Volunteering and Internships are valuable
Don’t undervalue volunteering, many employers still highly regard seeing volunteer work on a resume, and it can be another way to broaden your experience with different types of GIS work.
For example, if you aren’t getting enough of a certain type of experience in your current job you can volunteer your time on another project where you will gain that experience as well as build your professional GIS network. If you’re still studying get involved in as many research projects or volunteer projects as possible, employers want to see some level of real world experience and this is a really useful way to get that.
There are many humanitarian-focused groups that utilize GIS volunteers. Check out well-known organizations like GIScorps and OpenStreetMap . If you speak either French or Spanish and can commit to a project, MapAction bring onboard new volunteers from January to February each year.

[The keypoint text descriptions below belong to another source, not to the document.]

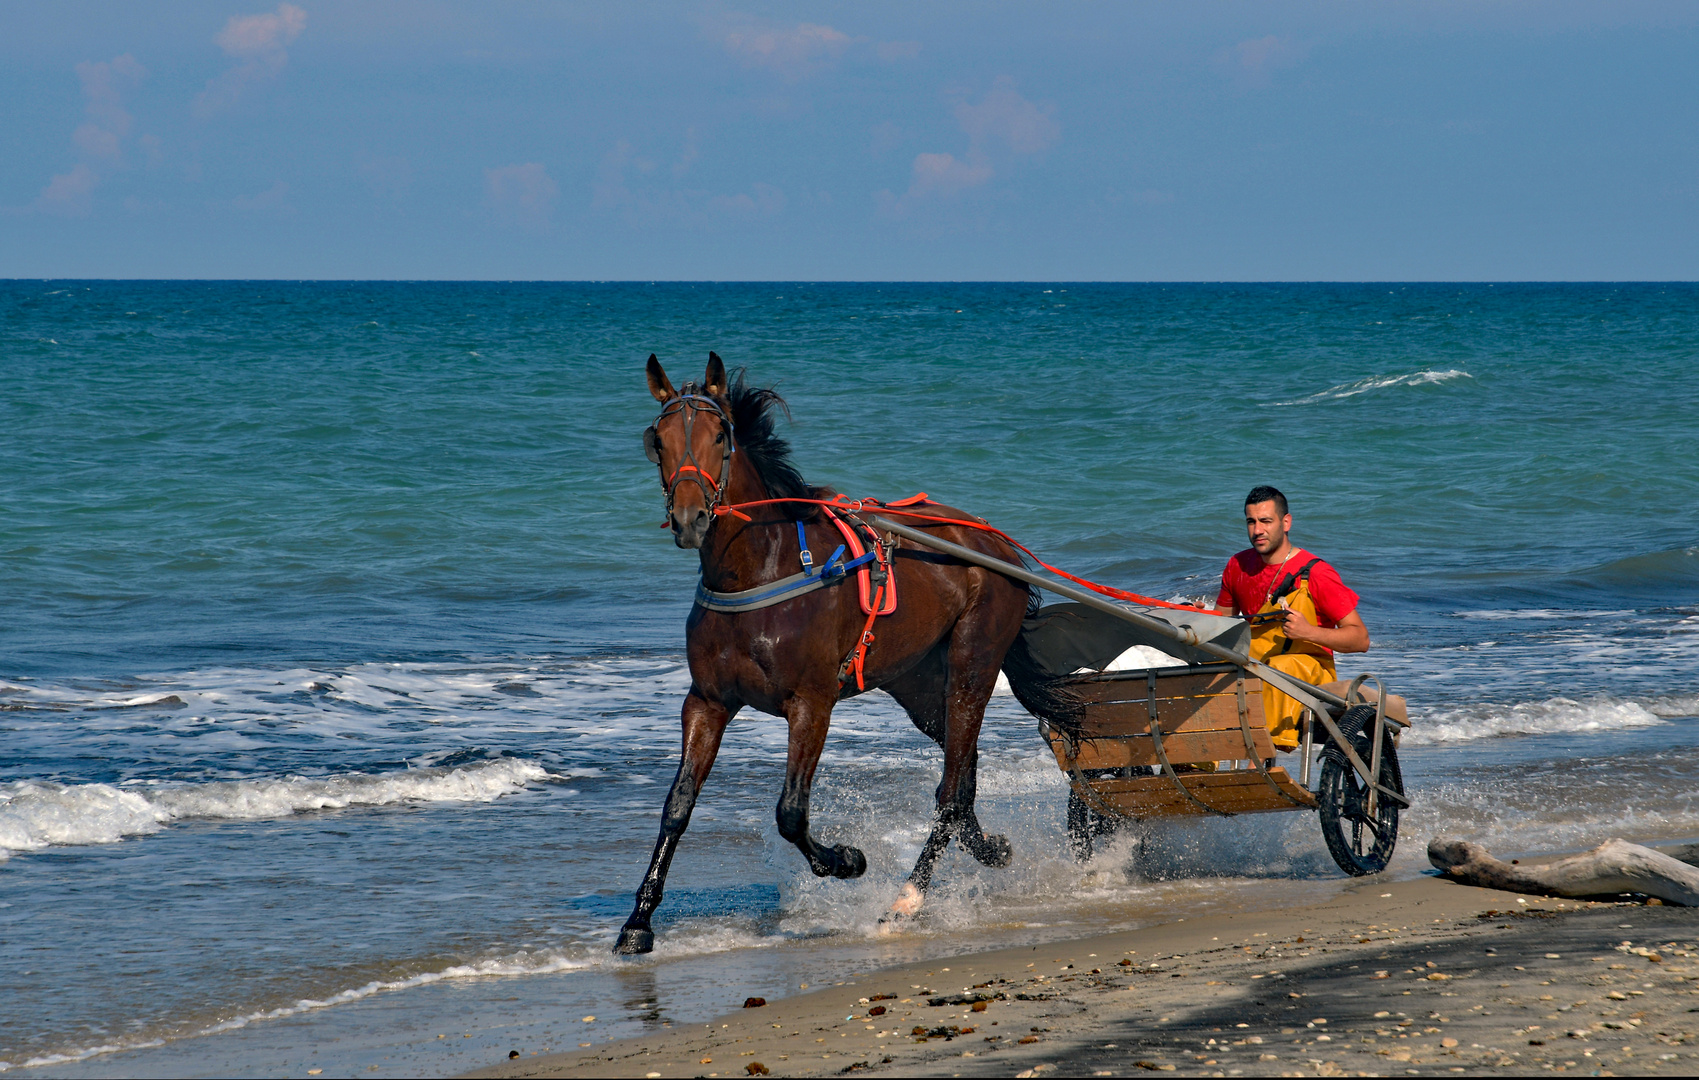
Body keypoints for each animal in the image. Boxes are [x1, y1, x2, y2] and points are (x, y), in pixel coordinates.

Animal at [615, 354, 1032, 950]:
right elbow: (677, 806)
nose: (690, 519)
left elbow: (791, 813)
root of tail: (997, 543)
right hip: (919, 684)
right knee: (963, 773)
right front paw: (638, 922)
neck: (760, 570)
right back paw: (989, 850)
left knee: (953, 788)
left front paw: (846, 860)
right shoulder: (707, 702)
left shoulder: (811, 703)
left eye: (720, 435)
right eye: (659, 439)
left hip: (972, 663)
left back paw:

Internships are commonly seen as an essential stepping stone for almost any career path. Internships are short term and there can be paid work available at the end, or at the very least some good professional contacts made during the experience.
However, be realistic about an unpaid internship. In contrast to volunteering where you do not get paid but have schedule flexibility, an unpaid internship would have you working full time hours – for free. It is often recommended to opt for or negotiate a stipend that at least covers expenses and doesn’t leave you destitute and homeless.

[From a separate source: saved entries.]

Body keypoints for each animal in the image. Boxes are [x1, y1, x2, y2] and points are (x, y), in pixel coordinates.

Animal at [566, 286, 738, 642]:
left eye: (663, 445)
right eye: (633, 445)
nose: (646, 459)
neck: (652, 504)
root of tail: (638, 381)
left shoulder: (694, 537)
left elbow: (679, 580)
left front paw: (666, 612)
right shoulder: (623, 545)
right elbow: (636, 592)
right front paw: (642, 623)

Join online GIS communities
Networking is extremely crucial in many fields of work, but none more so than GIS. GIS is a reasonably niche area so making yourself known to other GIS professionals will help you get your foot in the door for an interesting volunteering opportunity or that dream job. Joining online communities has networking benefits but it will help with keeping your skills sharp. You can stay on top of new trends and tools in software as well as keeping your eyes peeled for opportunities that may not be advertised widely.
Move around – consider remote work
If you’re really serious about a career in GIS, you might have to move. In some cases, there just aren’t enough job opportunities in your area, so you need to be prepared to relocate to where there are better opportunities. You will likely limit yourself if you try to stay in the one location.
In saying this, since the global Covid-19 pandemic remote work has become more and more accepted. It is possible to get remote GIS work, especially in the US. However, you would need to have a trusted portfolio of work, to begin with if you want to think about gaining remote GIS work.
Further your skills and always keep learning
Turn your attention away from the software for a moment and consider the remote sensing hardware and unmanned aerial vehicles (UAVs). This equipment is often used in the data collection element of a GIS role and you need to maintain your skills across the board. In some places gaining a drone license or pilot’s license is a big advantage due to drone use laws in various countries.
Don’t relax for too long, even if you’re not considering changing employers just yet, keep an eye on the job market. See what skills and qualifications employers are asking for and ensure you stay on top of the skill set required of a GIS specialist today.
- Opportunities are everywhere
- Build the right skills base
- Always keep learning
Keep an open mind to job opportunities, especially at the very early stage of your career. Apply for everything, and gain experience wherever you can. Keep your skills sharp, the industry is developing are a rip-roaring pace, if you sit back and get comfortable for too long, you’ll quickly find your skills outdated and you’ll be left behind by the competition.
Volunteering can be a great way to get some variety in work experience, especially if your entry-level job has you stuck on simple repetitive tasks. Online GIS communities are a verifiable gold mine for assistance and support, use them as much as needed.
If you’re on the job hunt and beginning to get worn down, relax. You don’t need to know everything, GIS is about problem-solving after all. Good luck.